SHORT EXERCISE A: Please pick out every line of the listing that contains the string "kern".

..............................

Overview
An aerospace manufacturer kept debating whether parts should be made conventionally or produced through additive manufacturing without a consistent basis. Buyers compared quotes, engineering weighed manufacturability, and the additive lab tracked printer queues in isolation. Intelligex implemented a cost and lead time decision model that pulled routings and work centers from Enterprise Resource Planning (ERP), supplier lead times from sourcing records, and printer capacity and post-processing steps from the additive queue. Exceptions flowed through engineering approvals. Teams made make-versus-print calls on shared facts, downstream changes decreased, and schedules stabilized.

..............................

SHORT EXERCISE B: According to the overview, which system supplied the routings and work centers for the decision model?

Collected data
..............................

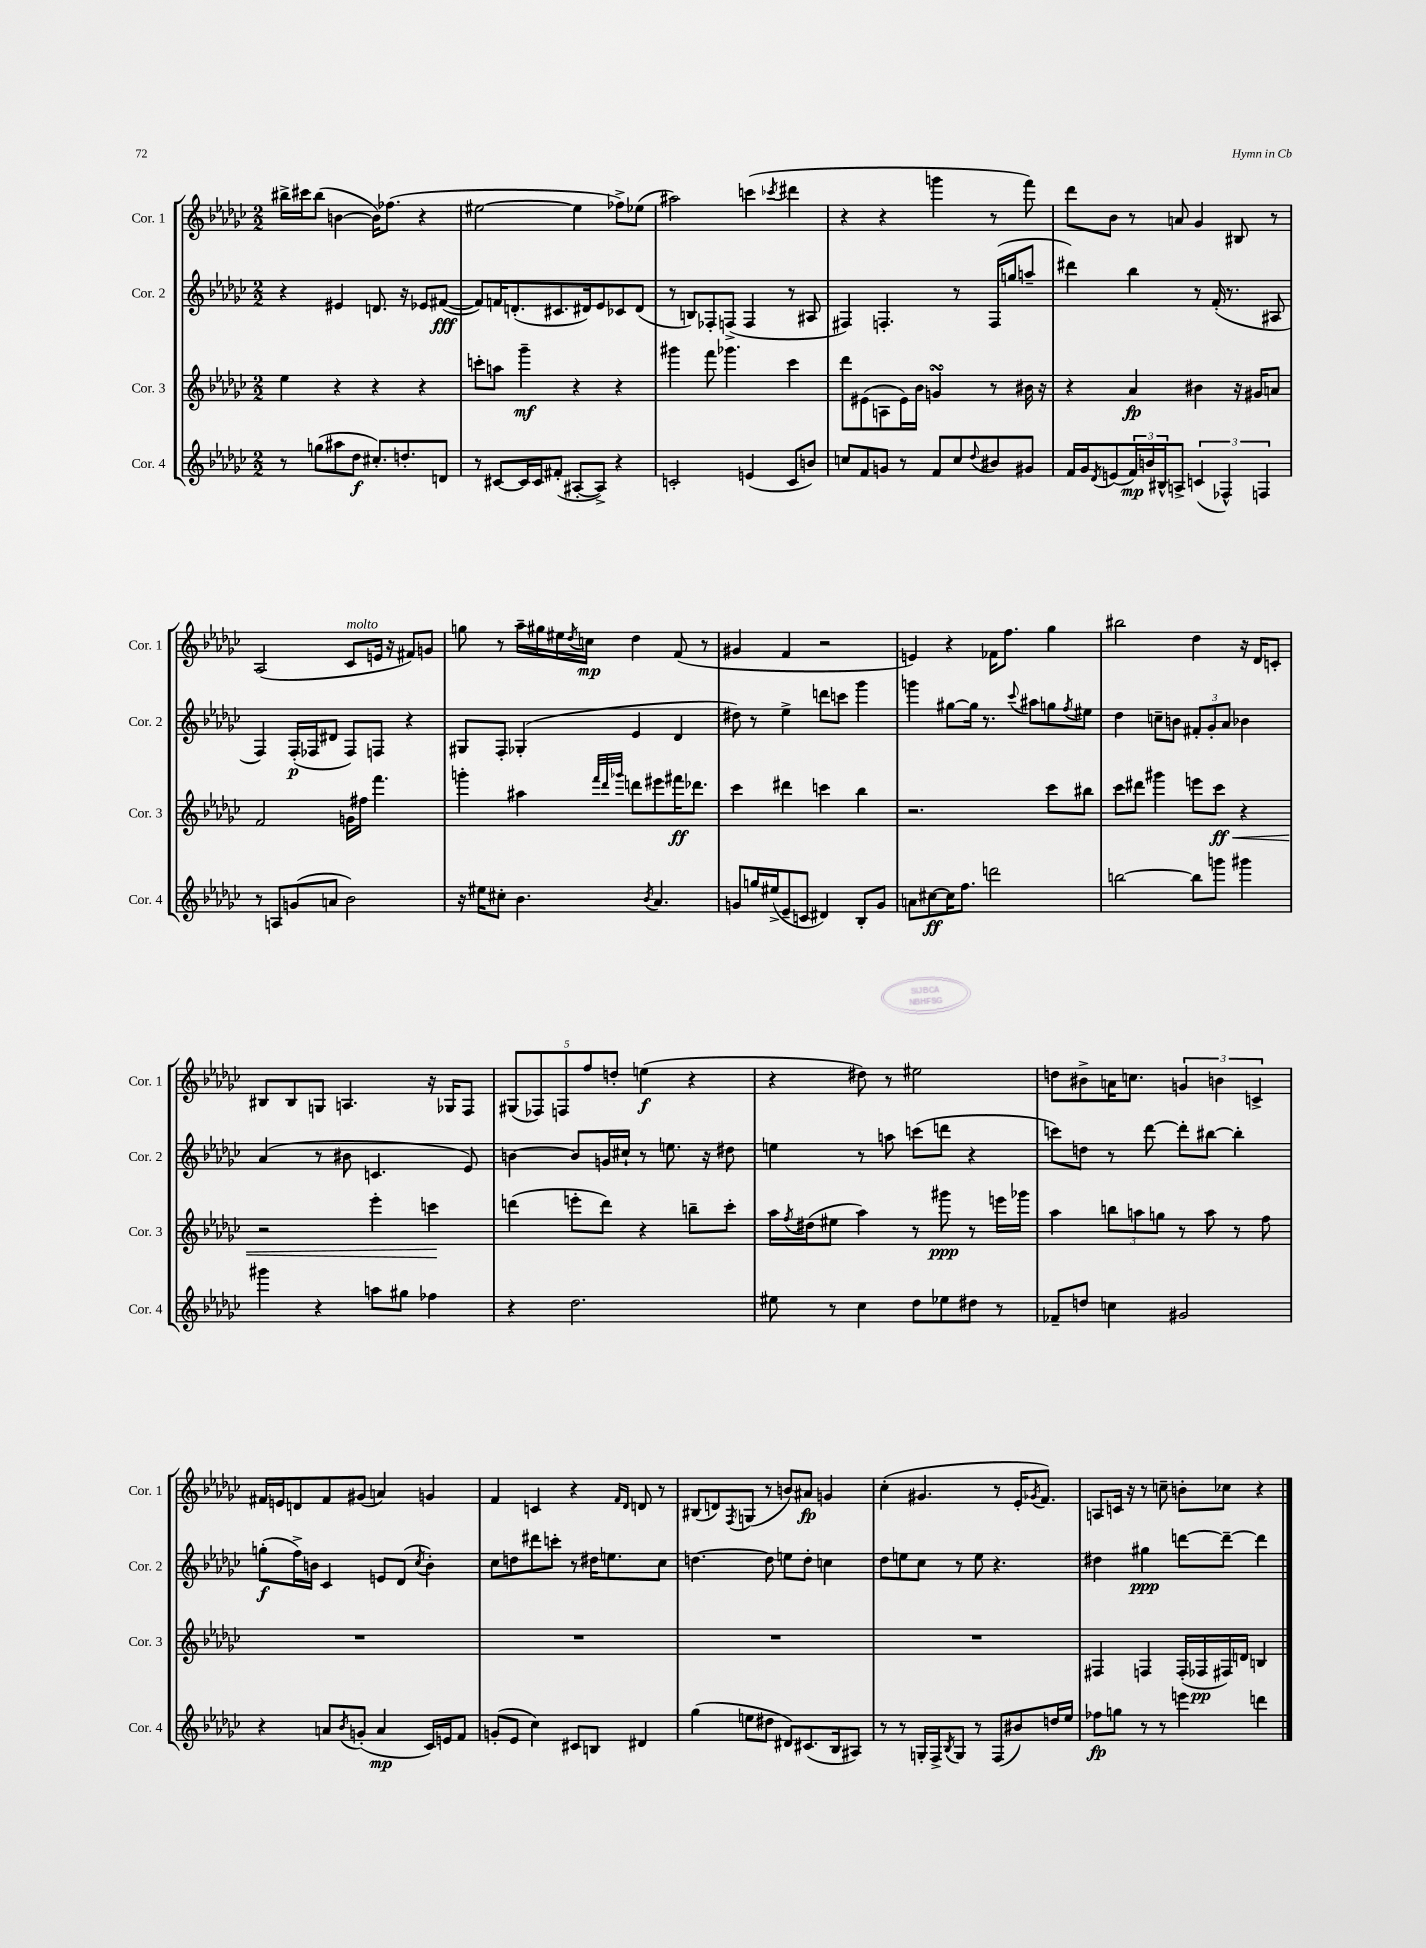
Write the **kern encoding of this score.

**kern	**kern	**kern	**kern
*staff4	*staff3	*staff2	*staff1
*clefG2	*clefG2	*clefG2	*clefG2
*k[b-e-a-d-g-c-]	*k[b-e-a-d-g-c-]	*k[b-e-a-d-g-c-]	*k[b-e-a-d-g-c-]
*M2/2	*M2/2	*M2/2	*M2/2
8r	4ee-	4r	16bb#^
.	.	.	16ccc#
(8gg	.	.	(8bb#
8aa#	4r	4e#	[4b
8dd-	.	.	.
8.cc#')	4r	8.d	16b])
.	.	.	(8.ff-
8.dd'	.	16r	.
.	4r	8e-	4r
8d	.	([8f#	.
=	=	=	=
8r	8ccc'	8f#])	[2ee#
[8c#	8aa	16f	.
.	.	(8.d'	.
16c#]	4ggg-~	.	.
16c#	.	.	.
(8f#'	.	8.c#	.
[8A#'	4r	.	4ee#]
.	.	16d#)	.
8A#^])	.	8e-	.
4r	4r	8c-	8ff-^)
.	.	(8d#	(8ee-
=	=	=	=
2c'	4ggg#	8r	2aa#)
.	.	8B)	.
.	8fff	8F-'	.
.	4.ggg-	(8F^	.
(4e	.	4F	(4ccc
.	.	.	8qccc-
8c	4ccc-	8r	4ddd#
8b)	.	8A#	.
=	=	=	=
8cc	8ddd-	4F#)	4r
8f	(8e#	.	.
8g	8A	4.F'	4r
8r	16e#)	.	.
.	16b-	.	.
8f	4g	.	4ggg
8cc	.	8r	.
8qqdd-	.	.	.
8b#	8r	(16F	8r
.	.	16gg	.
8g#	16b#	8aa~	8fff)
.	16r	.	.
=	=	=	=
16f	4r	4ddd#)	8ddd-
16g-	.	.	.
8qd-	.	.	.
(8e	.	.	8b-
24f)	4a-	4bb-	8r
24b	.	.	.
24B#^^	.	.	.
8A^	.	.	8a
(6c	4b#	8r	4g-
.	.	(16f'	.
6F-^^)	.	.	.
.	.	8.r	.
.	16r	.	8B#
.	16g#	.	.
6F	.	.	.
.	8a	8A#	8r
=	=	=	=
8r	2f	4F)	(2A-
8A	.	.	.
(8g	.	(16F'	.
.	.	16F-	.
8a	.	8d#	.
2b-)	16g	8F-)	8c-
.	16ff#	.	.
.	4.fff	8F	16e
.	.	.	16r
.	.	4r	8f#)
.	.	.	8g
=	=	=	=
16r	4ggg'	8G#	8gg
16ee#	.	.	.
8cc#'	.	8F'	8r
4.b-	4aa#	(4G-'	16aa-~
.	.	.	16gg#
.	.	.	16ee#
.	.	.	8qdd-
.	.	.	16cc
.	32qqfff	.	.
.	32qqddd-	.	.
.	32qqggg-	.	.
.	8ddd	4e-	4dd-
8qb-	.	.	.
4.a-	8eee#	.	.
.	16fff#	4d-	(8f
.	8.ddd-	.	.
.	.	.	8r
=	=	=	=
8g	4ccc-	8dd#)	4g#
16gg	.	8r	.
(16ee#^	.	.	.
8e-~	4ddd#	4ee-^	4f
8c	.	.	.
4d#)	4ccc	8ddd	2r
.	.	8ccc	.
8B-'	4bb-	4ggg-	.
8g	.	.	.
=	=	=	=
8a	2.r	4ggg	4e)
[8cc#	.	.	.
16cc#]	.	[8gg#	4r
8.ff	.	.	.
.	.	16gg#]	.
.	.	8.r	.
2ddd	.	.	16f-
.	.	.	8.ff
.	.	8qqccc-	.
.	.	8aa#	.
.	8ccc-	8gg	4gg-
.	.	8qff	.
.	8bb#	8ee#	.
=	=	=	=
[2bb	8ccc-	4dd-	2bb#
.	8ddd#	.	.
.	4ggg#	8cc~	.
.	.	8b	.
8bb]	8eee	12f#'	4dd-
.	.	12g-'	.
8ggg	8ccc-	.	.
.	.	12a-	.
4ggg#	4r	4b-	16r
.	.	.	16d-
.	.	.	8c'
=	=	=	=
4ggg#	2r	(4a-	8B#
.	.	.	8B#
4r	.	8r	8G
.	.	8b#	4.A
8aa	4eee-'	4.c	.
8gg#	.	.	.
4ff-	4ccc	.	16r
.	.	.	16G-
.	.	8e-)	8F
=	=	=	=
4r	(4ddd	[4b	(10G#
.	.	.	10F-)
.	.	.	10F
2.dd-	8eee'	8b]	.
.	.	.	10ff
.	8ddd)	16g	.
.	.	.	10dd'
.	.	16cc#`	.
.	4r	8r	(4ee
.	.	8.ee	.
.	8bb~	.	4r
.	.	16r	.
.	8ccc-'	8dd#	.
=	=	=	=
8ee#	16aa-	4ee	4r
.	8qff	.	.
.	(16dd#	.	.
8r	8ee#	.	.
4cc-	4aa-)	8r	8dd#)
.	.	8aa	8r
8dd-	8r	(8ccc	2ee#
8ee-	8ggg#	8ddd	.
8dd#	8r	4r	.
8r	16eee	.	.
.	16ggg-	.	.
=	=	=	=
8f-~	4aa-	8ccc)	8dd
8dd	.	8dd	8b#^
4cc	12bb	8r	16a
.	.	.	8.cc
.	12aa	.	.
.	.	[8ddd-	.
.	12gg	.	.
2g#	8r	8ddd-']	6g
.	8aa	[8bb#	.
.	.	.	6b
.	8r	4bb#']	.
.	.	.	6c^
.	8ff	.	.
=	=	=	=
4r	1r	(8gg'	16f#
.	.	.	16e
.	.	16ff^)	8d
.	.	16b	.
8a	.	4c-	8f#
8qb-	.	.	.
(8g'	.	.	(8g#
4a	.	8e	4a)
.	.	(8d-	.
.	.	8qcc-	.
16c-)	.	4b')	4g
16e	.	.	.
8f	.	.	.
=	=	=	=
(8g'	1r	8cc-	4f
8e-	.	8dd	.
4cc-)	.	8ddd#	4c
.	.	8ccc'	.
8c#	.	8r	4r
8B	.	16dd#	.
.	.	8.ee	.
.	.	.	16qqf
.	.	.	16qqd-
4d#	.	.	8d
.	.	8cc-	8r
=	=	=	=
(4gg-	1r	[4.dd	(8B#
.	.	.	8d)
.	.	.	8qF
8ee	.	.	(8G
8dd#	.	8dd]	8r
8d#)	.	8ee	8b)
(8.c#	.	8dd'	8a#
.	.	4cc	4g
16B-	.	.	.
8A#)	.	.	.
=	=	=	=
8r	1r	8dd-	(4cc-'
8r	.	8ee	.
16G'	.	8cc-	4.g#
16F^	.	.	.
8qB-	.	.	.
8G	.	8r	.
8r	.	8ee	.
(8F	.	4.r	8r
8b#)	.	.	16e-'
.	.	.	8qg-
.	.	.	8.f)
16dd	.	.	.
16ee-	.	.	.
=	=	=	=
8ff-	4F#	4dd#	8A
8gg	.	.	16c
.	.	.	16r
8r	4F	4gg#	8r
8r	.	.	8cc~
4eee	(16F'	[8ddd	8b'
.	16F-	.	.
.	16F#)	8ddd~_	8cc-
.	16d	.	.
4ddd	4B	4ddd]	4r
==	==	==	==
*-	*-	*-	*-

..............................

FULL RESPONSE A:
Write the **kern encoding of this score.
**kern	**kern	**kern	**kern

FULL RESPONSE B: Enterprise Resource Planning (ERP)